# What the exercise asks
Take each line from the entries that holds "Извещатели" and copy it out.

# Records for the exercise
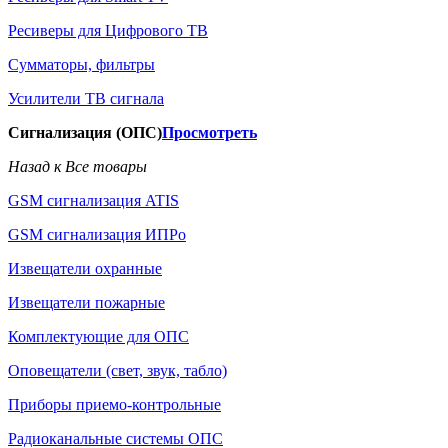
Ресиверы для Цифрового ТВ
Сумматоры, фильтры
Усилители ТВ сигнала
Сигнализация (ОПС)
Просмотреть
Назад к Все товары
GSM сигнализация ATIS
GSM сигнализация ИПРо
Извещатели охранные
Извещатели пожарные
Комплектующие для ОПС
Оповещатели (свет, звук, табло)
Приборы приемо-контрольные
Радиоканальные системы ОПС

# Answer to this exercise
Извещатели охранные
Извещатели пожарные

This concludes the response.